-- Work task 1 --
Translate this sentence from the birthday post into Spanish: "As it got nearer to daylight at five, we started to doze off on the floor."

-- Excerpt --
Jianwei's twenty-first birthday

Jianwei’s birthday chalet was good with so many friends around.

I went home right after booking out while Ivan, Fredrick and Reuben waited for Rehan at Lot 1. Rehan then drove his cooper down to pick me up, which took very long time as they lost their way. How could my house be so difficult to find when it’s located so near to town and just next to Chinatown and Shenton Way?

Anyway, I experienced how good a driver he was, but not to the maximum he could do. They told me how recklessly Rehan had driven all the way to meet me; unfortunately the road was so heavy from my house to our destination. I was so excited to experience how he managed to scare them and how he did turning at the speed of hundred and twenty kilometres per hour, drifting like playing the Initial-D game.

Rehan created excitements out of the worst situation by slowing down and then accelerate. The opening of the top of the car allowed wind. He did change lanes to the opposite one and back to the initial one just to overtake a slower vehicle. We actually lost our way.

There weren’t as many people as I expected at the chalet. However there were a few cute girls. As the rest of our colleagues arrived, we had more people than his other friends. The lighting wasn’t good and I wasn’t comfortable when I was taking photographs. I felt there was something more I could do to make it better, which I failed.

After cutting the 3.5 kilograms of cake, we had fun throwing Jianwei down into the pool. Some girls by the side were enjoying it. Jianwei’s friends left soon after that. I was quite bored when some of them were playing mahjong and it took very long time for Jianwei to get changed up and start to play game.

We played the Indian poker and it wasn’t nice when none of them wanted to change their cards. It was pure luck playing and not of wits and acting or sabotaging. Anyway, I was so lucky that I didn’t get to drink any. As almost all of them got tipsy, Gilbert joined in the drunken party and created lots of fun.

None of them really believed the doctor told me not to take any alcoholic drink. I didn’t mind drinking if Jianwei were to take the forfeit of kissing his girlfriend for three minutes for me to take photos. The pictures of Kaili and Peiqin kissing during his twenty-first birthday party were still inside my mind, seemed to put time on a pause till this day.

However, Jianwei didn’t really appreciate my good intention, or perhaps he was afraid that his girlfriend would be embarrassed even though she didn’t give any objection. I refused to drink.

As it got nearer to daylight at five, we started to doze off on the floor.

Reddish eyes

I don’t know why my eyes are reddish now. It can be of some reasons – too lack of sleep, too many sands went in, I wasn’t used to wear contact lens since it was only the second time I put them on or I had worn them for too many hours.

I’ve too many things to type and too many photos to upload, edit or rename. I’ve to give up now. I don’t know what time I’ll be able to wake up – two, three or four in the afternoon?

The selfish thought

Sometimes the acts of a person could be so disgusting. Self conscience could be the missing item that selfishness was able to invade and conquer the entire mind.

What he does is all that answerable to the boss in the surface but not his colleagues and that they’ve to cover him up so often. So much for the inconvenience caused, yet he never appreciates – he never learns.

If you were tasked to fix up a working computer with all the parts in the storeroom, would you instead just grab the one in the office which everyone is using to hand over? You know someone else would eventually get another set for the office and that makes him or them indirectly finish your initial job.

How smart but how sinned?

-- Work task 2 --
Filter the records below, keeping every line that contains the string "across".

-- Data records --
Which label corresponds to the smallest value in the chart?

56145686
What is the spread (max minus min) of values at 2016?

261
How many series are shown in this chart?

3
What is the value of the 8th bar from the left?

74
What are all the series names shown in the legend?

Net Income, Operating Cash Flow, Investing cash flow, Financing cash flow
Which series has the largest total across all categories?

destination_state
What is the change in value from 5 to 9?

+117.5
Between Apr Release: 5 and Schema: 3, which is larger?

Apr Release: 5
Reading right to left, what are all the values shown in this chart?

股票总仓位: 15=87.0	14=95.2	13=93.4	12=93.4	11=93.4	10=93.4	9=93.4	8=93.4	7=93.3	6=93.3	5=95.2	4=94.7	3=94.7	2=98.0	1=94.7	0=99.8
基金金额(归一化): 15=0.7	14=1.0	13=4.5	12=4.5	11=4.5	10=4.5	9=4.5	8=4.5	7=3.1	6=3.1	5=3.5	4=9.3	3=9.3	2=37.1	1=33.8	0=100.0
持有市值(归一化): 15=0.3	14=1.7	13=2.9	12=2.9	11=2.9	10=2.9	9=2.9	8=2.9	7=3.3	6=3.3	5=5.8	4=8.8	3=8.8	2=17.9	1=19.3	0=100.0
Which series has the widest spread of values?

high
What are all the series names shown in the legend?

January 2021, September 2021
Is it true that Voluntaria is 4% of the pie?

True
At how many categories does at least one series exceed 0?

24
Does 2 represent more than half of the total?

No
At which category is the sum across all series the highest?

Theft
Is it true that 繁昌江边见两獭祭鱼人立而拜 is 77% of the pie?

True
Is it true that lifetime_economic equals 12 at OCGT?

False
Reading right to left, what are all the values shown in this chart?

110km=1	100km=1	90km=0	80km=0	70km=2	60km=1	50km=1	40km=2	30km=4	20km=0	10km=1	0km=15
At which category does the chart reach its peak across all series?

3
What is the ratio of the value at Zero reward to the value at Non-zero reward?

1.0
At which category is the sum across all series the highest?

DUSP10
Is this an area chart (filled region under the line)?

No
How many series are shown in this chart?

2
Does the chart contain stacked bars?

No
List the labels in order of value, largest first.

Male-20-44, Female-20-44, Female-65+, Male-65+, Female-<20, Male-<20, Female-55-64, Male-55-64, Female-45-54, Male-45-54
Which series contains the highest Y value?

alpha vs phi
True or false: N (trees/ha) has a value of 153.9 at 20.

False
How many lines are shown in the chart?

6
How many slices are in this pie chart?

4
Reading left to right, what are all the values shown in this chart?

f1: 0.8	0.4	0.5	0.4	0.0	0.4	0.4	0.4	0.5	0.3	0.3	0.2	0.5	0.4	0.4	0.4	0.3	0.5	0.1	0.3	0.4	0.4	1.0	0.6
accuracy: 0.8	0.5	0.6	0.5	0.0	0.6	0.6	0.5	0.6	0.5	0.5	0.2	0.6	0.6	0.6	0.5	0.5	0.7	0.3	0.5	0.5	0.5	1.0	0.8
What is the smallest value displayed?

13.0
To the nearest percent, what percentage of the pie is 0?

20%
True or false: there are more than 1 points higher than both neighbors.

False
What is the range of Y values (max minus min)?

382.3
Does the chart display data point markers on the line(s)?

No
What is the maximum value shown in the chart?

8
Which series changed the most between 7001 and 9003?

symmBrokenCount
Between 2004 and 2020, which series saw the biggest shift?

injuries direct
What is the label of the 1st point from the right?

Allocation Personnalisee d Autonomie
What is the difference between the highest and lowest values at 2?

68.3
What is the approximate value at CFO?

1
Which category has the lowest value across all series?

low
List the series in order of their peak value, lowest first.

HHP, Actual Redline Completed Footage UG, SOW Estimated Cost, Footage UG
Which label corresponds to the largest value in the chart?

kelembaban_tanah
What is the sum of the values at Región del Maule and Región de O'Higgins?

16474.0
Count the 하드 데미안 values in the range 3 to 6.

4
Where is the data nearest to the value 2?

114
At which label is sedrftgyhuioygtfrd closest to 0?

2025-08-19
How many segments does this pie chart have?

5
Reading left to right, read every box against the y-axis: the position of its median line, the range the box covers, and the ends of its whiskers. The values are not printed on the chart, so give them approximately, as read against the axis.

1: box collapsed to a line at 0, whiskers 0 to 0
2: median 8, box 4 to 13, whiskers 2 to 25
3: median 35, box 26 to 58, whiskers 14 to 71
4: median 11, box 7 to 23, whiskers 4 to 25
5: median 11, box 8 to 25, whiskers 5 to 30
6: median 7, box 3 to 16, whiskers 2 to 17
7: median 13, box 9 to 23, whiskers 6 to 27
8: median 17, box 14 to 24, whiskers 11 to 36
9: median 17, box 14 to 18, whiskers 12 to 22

-- Exercise response 1 --
Cuando se acercaba el amanecer, a las cinco, empezamos a quedarnos dormidos en el suelo.

-- Exercise response 2 --
Which series has the largest total across all categories?
At which category is the sum across all series the highest?
At which category does the chart reach its peak across all series?
At which category is the sum across all series the highest?
Which category has the lowest value across all series?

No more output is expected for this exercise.